┌────────
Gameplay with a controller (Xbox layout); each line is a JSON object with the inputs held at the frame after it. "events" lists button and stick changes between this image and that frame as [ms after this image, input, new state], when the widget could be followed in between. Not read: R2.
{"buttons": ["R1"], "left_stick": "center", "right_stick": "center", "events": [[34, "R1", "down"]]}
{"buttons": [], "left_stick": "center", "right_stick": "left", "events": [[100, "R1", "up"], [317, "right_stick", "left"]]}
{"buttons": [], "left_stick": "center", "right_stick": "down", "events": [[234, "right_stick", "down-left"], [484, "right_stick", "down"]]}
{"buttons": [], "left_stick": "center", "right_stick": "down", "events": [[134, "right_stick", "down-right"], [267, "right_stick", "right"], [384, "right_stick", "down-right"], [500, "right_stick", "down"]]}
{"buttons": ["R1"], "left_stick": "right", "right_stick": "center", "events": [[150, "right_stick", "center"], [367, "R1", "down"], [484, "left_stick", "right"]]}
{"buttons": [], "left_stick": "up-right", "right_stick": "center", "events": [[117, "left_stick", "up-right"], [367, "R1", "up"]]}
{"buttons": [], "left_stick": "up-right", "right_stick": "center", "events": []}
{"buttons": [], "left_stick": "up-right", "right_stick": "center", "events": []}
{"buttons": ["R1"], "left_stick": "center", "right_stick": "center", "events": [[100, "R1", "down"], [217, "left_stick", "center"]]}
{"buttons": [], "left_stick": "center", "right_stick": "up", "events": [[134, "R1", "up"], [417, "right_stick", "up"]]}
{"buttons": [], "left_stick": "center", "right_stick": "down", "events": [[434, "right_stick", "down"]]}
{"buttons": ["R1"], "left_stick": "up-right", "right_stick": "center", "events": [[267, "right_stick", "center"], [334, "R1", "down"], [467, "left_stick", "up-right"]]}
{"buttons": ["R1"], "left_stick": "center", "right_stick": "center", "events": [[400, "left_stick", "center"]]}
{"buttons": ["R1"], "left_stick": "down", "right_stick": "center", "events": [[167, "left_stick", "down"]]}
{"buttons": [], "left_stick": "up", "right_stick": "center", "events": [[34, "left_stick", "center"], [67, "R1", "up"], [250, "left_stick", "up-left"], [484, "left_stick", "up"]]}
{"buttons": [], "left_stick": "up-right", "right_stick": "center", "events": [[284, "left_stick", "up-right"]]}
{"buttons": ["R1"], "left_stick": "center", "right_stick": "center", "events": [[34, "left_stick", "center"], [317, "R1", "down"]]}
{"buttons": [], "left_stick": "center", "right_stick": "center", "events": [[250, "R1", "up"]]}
└────────
EXERCISE DESCRIPTION: Print every record above exactly as it was given.

RESPONSE BOX:
Gameplay with a controller (Xbox layout); each line is a JSON object with the inputs held at the frame after it. "events" lists button and stick changes between this image and that frame as [ms after this image, input, new state], when the widget could be followed in between. Not read: R2.
{"buttons": ["R1"], "left_stick": "center", "right_stick": "center", "events": [[34, "R1", "down"]]}
{"buttons": [], "left_stick": "center", "right_stick": "left", "events": [[100, "R1", "up"], [317, "right_stick", "left"]]}
{"buttons": [], "left_stick": "center", "right_stick": "down", "events": [[234, "right_stick", "down-left"], [484, "right_stick", "down"]]}
{"buttons": [], "left_stick": "center", "right_stick": "down", "events": [[134, "right_stick", "down-right"], [267, "right_stick", "right"], [384, "right_stick", "down-right"], [500, "right_stick", "down"]]}
{"buttons": ["R1"], "left_stick": "right", "right_stick": "center", "events": [[150, "right_stick", "center"], [367, "R1", "down"], [484, "left_stick", "right"]]}
{"buttons": [], "left_stick": "up-right", "right_stick": "center", "events": [[117, "left_stick", "up-right"], [367, "R1", "up"]]}
{"buttons": [], "left_stick": "up-right", "right_stick": "center", "events": []}
{"buttons": [], "left_stick": "up-right", "right_stick": "center", "events": []}
{"buttons": ["R1"], "left_stick": "center", "right_stick": "center", "events": [[100, "R1", "down"], [217, "left_stick", "center"]]}
{"buttons": [], "left_stick": "center", "right_stick": "up", "events": [[134, "R1", "up"], [417, "right_stick", "up"]]}
{"buttons": [], "left_stick": "center", "right_stick": "down", "events": [[434, "right_stick", "down"]]}
{"buttons": ["R1"], "left_stick": "up-right", "right_stick": "center", "events": [[267, "right_stick", "center"], [334, "R1", "down"], [467, "left_stick", "up-right"]]}
{"buttons": ["R1"], "left_stick": "center", "right_stick": "center", "events": [[400, "left_stick", "center"]]}
{"buttons": ["R1"], "left_stick": "down", "right_stick": "center", "events": [[167, "left_stick", "down"]]}
{"buttons": [], "left_stick": "up", "right_stick": "center", "events": [[34, "left_stick", "center"], [67, "R1", "up"], [250, "left_stick", "up-left"], [484, "left_stick", "up"]]}
{"buttons": [], "left_stick": "up-right", "right_stick": "center", "events": [[284, "left_stick", "up-right"]]}
{"buttons": ["R1"], "left_stick": "center", "right_stick": "center", "events": [[34, "left_stick", "center"], [317, "R1", "down"]]}
{"buttons": [], "left_stick": "center", "right_stick": "center", "events": [[250, "R1", "up"]]}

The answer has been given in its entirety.